DATA EXCERPT:
....................

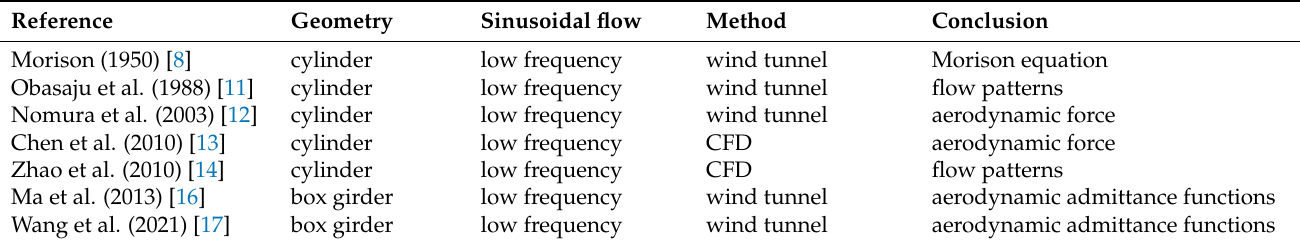
Table 1. Review of the literature on unsteady sinusoidal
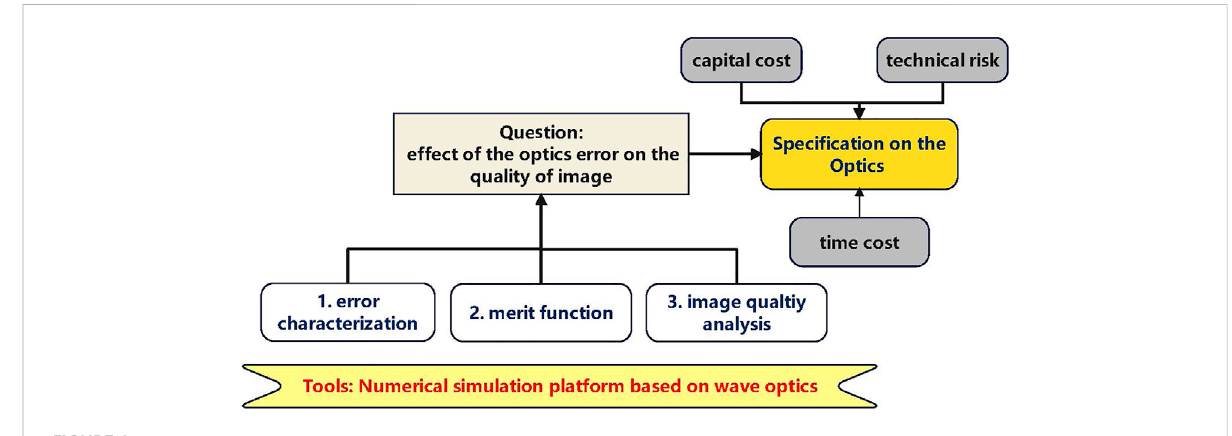
FIGURE 1 Issues related to the optics error problem.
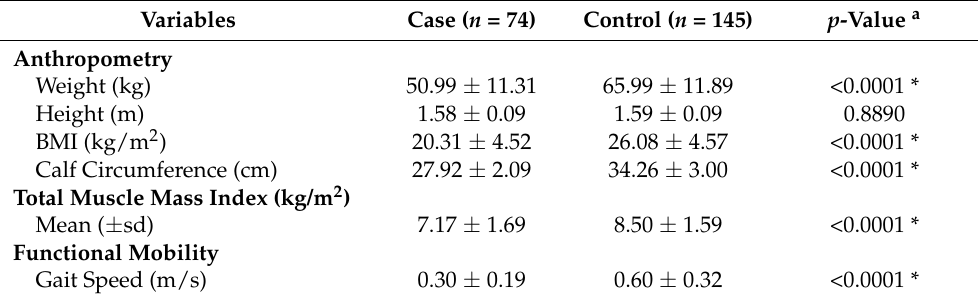
Table 2. Anthropometry, total muscle mass index, and functional mobility of the investigated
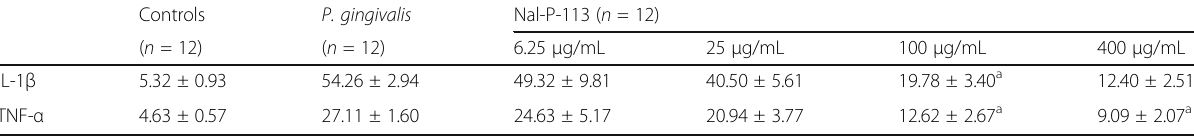
Table 2 Integrated optical densities of the immunohistochemical staining for IL-1 β and TNF- α Controls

....................

PROBLEM TO SOLVE:
Restate the data exactly, though only from the line that contains "Table 2. Anthropometry, total" through its last line, both ends included and with the pictures left out.

SOLVED PROBLEM:
Table 2. Anthropometry, total muscle mass index, and functional mobility of the investigated
Table 2 Integrated optical densities of the immunohistochemical staining for IL-1 β and TNF- α Controls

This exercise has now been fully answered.